![]() |
Jonge indiaanse vrouwen lopen al vroeg inde ochtend met bloemen op hun rug naar de markt in San Cristobal de Las Casas. Ingekleurde zwart-wit foto 1975 |
Terwijl David zijn schilderkunstige missie heeft gevonden, is Diego nog steeds op zoek. Hij schildert er op los maar waar het nu precies heen moet met zijn schilderkunst weet hij nog steeds niet. Ter inspiratie doet hij wat veel kunstschilders voor hem hebben gedaan, hij gaat op reis maar niet zoals gebruikelijk naar een ander land, maar in eigen land.
Het noorden en het midden van het land met Mexico-Stad kent hij al.Het diepere zuiden, voorbij Cuernavaca, met staten als Oaxaca en Chiapas waar de meerderheid van de bevolking uit indigenas bestaat uit is hem onbekend evenals het Maya schiereiland Yucatan. Die worden dan ook zijn reisdoel.
De indigenas wonen en werken in kleine gemeenschappen, in hun eigen dorpen met een eigen cultuur en taal. Ze zijn te herkennen aan hun kleding waarvoor ze de stoffen zelf weven. Zij zijn het andere Mexico. Ze maken economisch en politiek geen deel uit van het koloniale Mexico.
De Mexicanen in de grote steden kijken op hen neer. In hun ogen zijn ze achterlijk, een soort wilden zonder beschaving die je niet kunt vertrouwen. "Indiaan" is een scheldwoord voor mensen die zich niet weten te gedragen.

■ Opdracht a ■
Welke aardrijkskundige namen (landen, steden, staten en gebieden) komen in het tekstfragment voor? Noem ze allemaal.

■ Aangeleverd materiaal ■
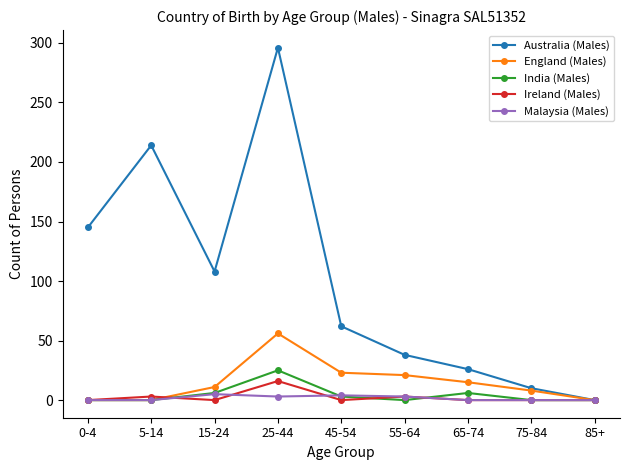

True or false: Australia (Males) has more than 0 points higher than both neighbors.

True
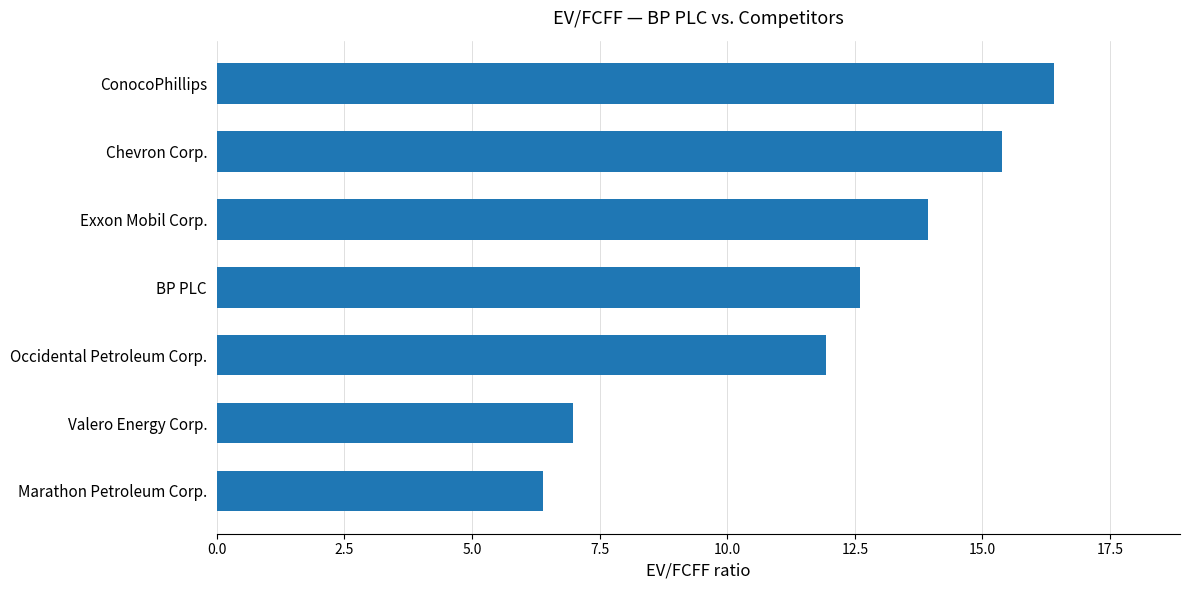

Reading top to bottom, what are all the values shown in this chart?

16.4	15.4	13.9	12.6	11.9	7.0	6.4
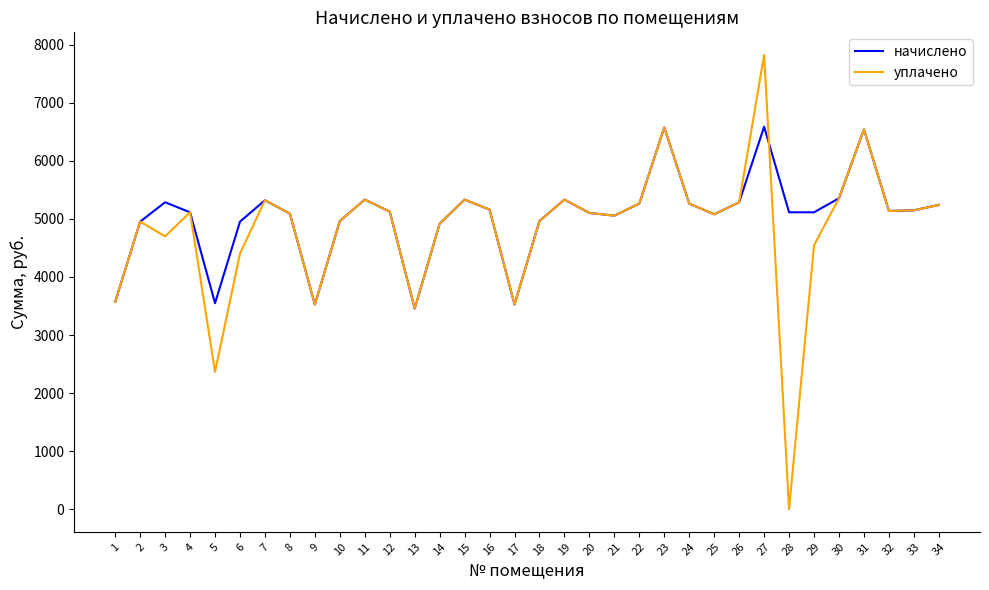

At how many categories does at least one series exceed 4600?

29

■ Opdracht b ■
Geef de regels uit de records letterlijk terug, vanaf de regel met "Reading top to" tot en met het einde van de records, beide grenzen inbegrepen. Laat de afbeeldingen daarbij weg.

■ Antwoord a ■
San Cristobal de Las Casas, Mexico, Mexico-Stad, Cuernavaca, Oaxaca, Chiapas, Yucatan

■ Antwoord b ■
Reading top to bottom, what are all the values shown in this chart?

16.4	15.4	13.9	12.6	11.9	7.0	6.4

At how many categories does at least one series exceed 4600?

29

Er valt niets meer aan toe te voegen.